● **EXCERPTED TEXT**:
You are viewing a plain text version of this content. The canonical link for it is here.
Posted to java-user@lucene.apache.org by Amir Hossein Jadidinejad <am...@yahoo.com> on 2008/11/28 15:45:51 UTC

controlled indexing with Lucene

Hi, 
I'm going to index some documents only with known phrases. Let me describe:  
Suppose that I have a controlled vocabulary of phrases (A list of some candidate phrases). I intend to
index ONLY these phrases within my documents and have a retrieval model
(for example simple VS-TF.IDF) that each index item is a predefined
phrase.  
Could anyone tell me how to do it with Lucene?   
Greatly appreciate any comment or answer.
Kind regards.


      

Re: controlled indexing with Lucene

Posted by Erick Erickson <er...@gmail.com>.
I'm not entirely clear what you're trying to accomplish, but there's
a bunch of options.

● **EXTRACTED INFORMATION**:

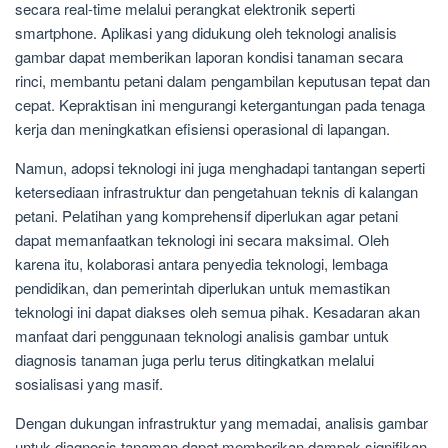
secara real-time melalui perangkat elektronik seperti
smartphone. Aplikasi yang didukung oleh teknologi analisis
gambar dapat memberikan laporan kondisi tanaman secara
rinci, membantu petani dalam pengambilan keputusan tepat dan
cepat. Kepraktisan ini mengurangi ketergantungan pada tenaga
kerja dan meningkatkan efisiensi operasional di lapangan.
Namun, adopsi teknologi ini juga menghadapi tantangan seperti
ketersediaan infrastruktur dan pengetahuan teknis di kalangan
petani. Pelatihan yang komprehensif diperlukan agar petani
dapat memanfaatkan teknologi ini secara maksimal. Oleh
karena itu, kolaborasi antara penyedia teknologi, lembaga
pendidikan, dan pemerintah diperlukan untuk memastikan
teknologi ini dapat diakses oleh semua pihak. Kesadaran akan
manfaat dari penggunaan teknologi analisis gambar untuk
diagnosis tanaman juga perlu terus ditingkatkan melalui
sosialisasi yang masif.
Dengan dukungan infrastruktur yang memadai, analisis gambar
untuk diagnosis tanaman dapat memberikan dampak signifikan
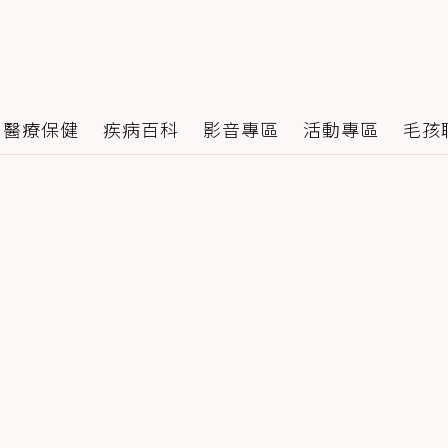
醫療保健
疾病百科
影音專區
活動專區
毛孩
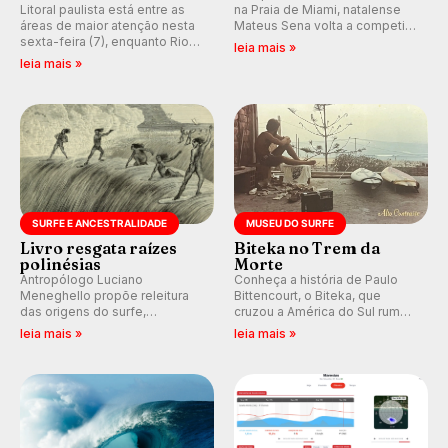
Litoral paulista está entre as
na Praia de Miami, natalense
áreas de maior atenção nesta
Mateus Sena volta a competir
sexta-feira (7), enquanto Rio
em casa em busca de manter a
leia mais »
de Janeiro também recebe
hegemonia potiguar em etapa
leia mais »
alerta para ventos fortes.
do Circuito Banco do Brasil.
Rajadas já chegaram a 97,2
km/h em Itanhaém.
SURFE E ANCESTRALIDADE
MUSEU DO SURFE
Livro resgata raízes
Biteka no Trem da
polinésias
Morte
Antropólogo Luciano
Conheça a história de Paulo
Meneghello propõe releitura
Bittencourt, o Biteka, que
das origens do surfe,
cruzou a América do Sul rumo
resgatando a cultura polinésia
ao Pacífico em uma jornada
leia mais »
leia mais »
e questionando a visão
que se tornou um marco de
ocidental que transformou a
aventura, resiliência e paixão
prática em esporte e indústria.
pelo surfe.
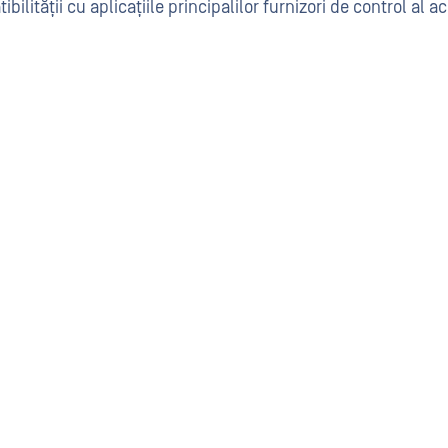
ilității cu aplicațiile principalilor furnizori de control al a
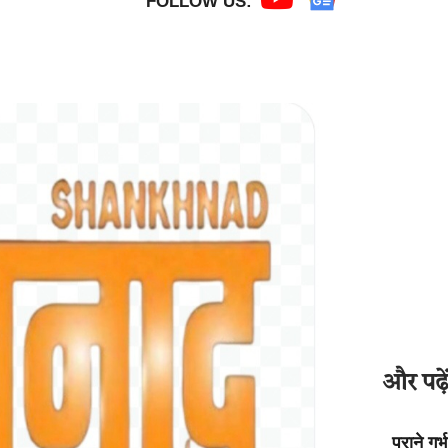
FOLLOW US:
और पढ़ें
पुराने गर्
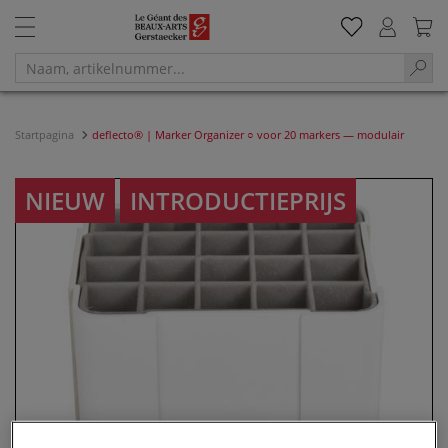
Startpagina
deflecto® | Marker Organizer ○ voor 20 markers — modulair
NIEUW
INTRODUCTIEPRIJS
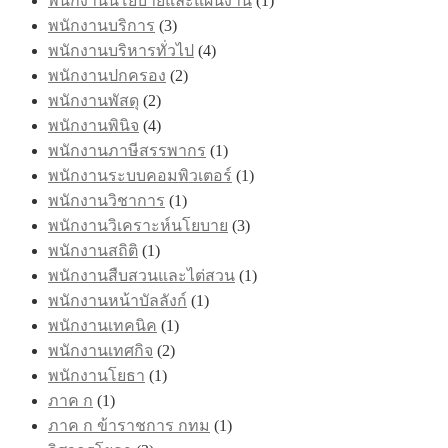
พนักงานนโยบายและแผนงาน
(1)
พนักงานบริการ
(3)
พนักงานบริหารทั่วไป
(4)
พนักงานปกครอง
(2)
พนักงานพัสดุ
(2)
พนักงานพินิจ
(4)
พนักงานภาษีสรรพากร
(1)
พนักงานระบบคอมพิวเตอร์
(1)
พนักงานวิชาการ
(1)
พนักงานวิเคราะห์นโยบาย
(3)
พนักงานสถิติ
(1)
พนักงานสืบสวนและไต่สวน
(1)
พนักงานหน้าบัลลังก์
(1)
พนักงานเทคนิค
(1)
พนักงานเทศกิจ
(2)
พนักงานโยธา
(1)
ภาค ก
(1)
ภาค ก ข้าราชการ กทม
(1)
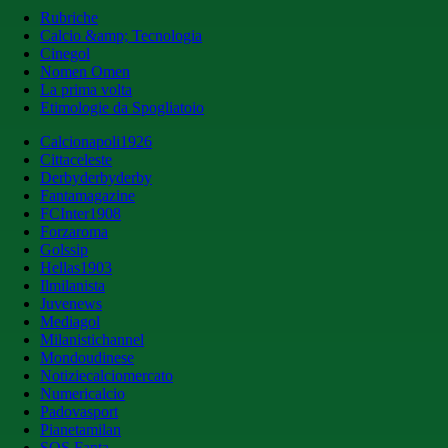
Rubriche
Calcio &amp; Tecnologia
Cinegol
Nomen Omen
La prima volta
Etimologie da Spogliatoio
Calcionapoli1926
Cittaceleste
Derbyderbyderby
Fantamagazine
FCInter1908
Forzaroma
Golssip
Hellas1903
Ilmilanista
Juvenews
Mediagol
Milanistichannel
Mondoudinese
Notiziecalciomercato
Numericalcio
Padovasport
Pianetamilan
SOS Fanta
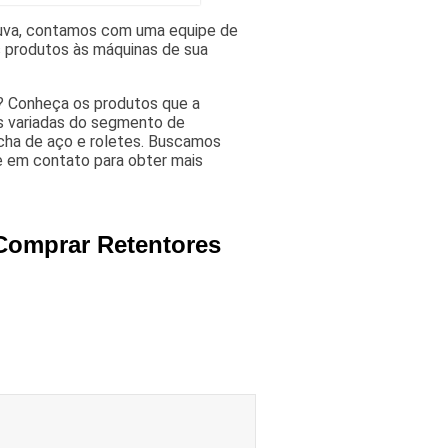
uva, contamos com uma equipe de
s produtos às máquinas de sua
 Conheça os produtos que a
s variadas do segmento de
cha de aço e roletes. Buscamos
e em contato para obter mais
 Comprar Retentores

● **EXERCISES TO COMPLETE**:
1. Reproduce everything in the Lucene controlled-indexing thread from "Could anyone tell" down to "bunch of options.".
2. Write the next part of the Lucene controlled-indexing thread, starting right after its last sentence.

● **ANSWERS FOR THE TASKS**:
1.
Could anyone tell me how to do it with Lucene?   
Greatly appreciate any comment or answer.
Kind regards.


      

Re: controlled indexing with Lucene

Posted by Erick Erickson <er...@gmail.com>.
I'm not entirely clear what you're trying to accomplish, but there's
a bunch of options.

2.
You could just index the phrases as normal text, possibly with
positionincrementgaps (assuming more than one phrase is
possible in a field in a document). Then you could use SpanQuerys
to accomplish the "simple" form (choosing suitable increment
gaps and suitable distances on your span queries would insure that
hits wouldn't span phrases). You could then use regular queries
to accomplish the non-simple queries as they're pretty much unaffected
by increment gaps.

If that's total gibberish, perhaps a more complete example would allow
a clearer response.

Best
Erick

On Fri, Nov 28, 2008 at 9:45 AM, Amir Hossein Jadidinejad <
amir.jadidi@yahoo.com> wrote:

> Hi,
> I'm going to index some documents only with known phrases. Let me describe:
> Suppose that I have a controlled vocabulary of phrases (A list of some
> candidate phrases). I intend to
> index ONLY these phrases within my documents and have a retrieval model
> (for example simple VS-TF.IDF) that each index item is a predefined
> phrase.
> Could anyone tell me how to do it with Lucene?
> Greatly appreciate any comment or answer.
> Kind regards.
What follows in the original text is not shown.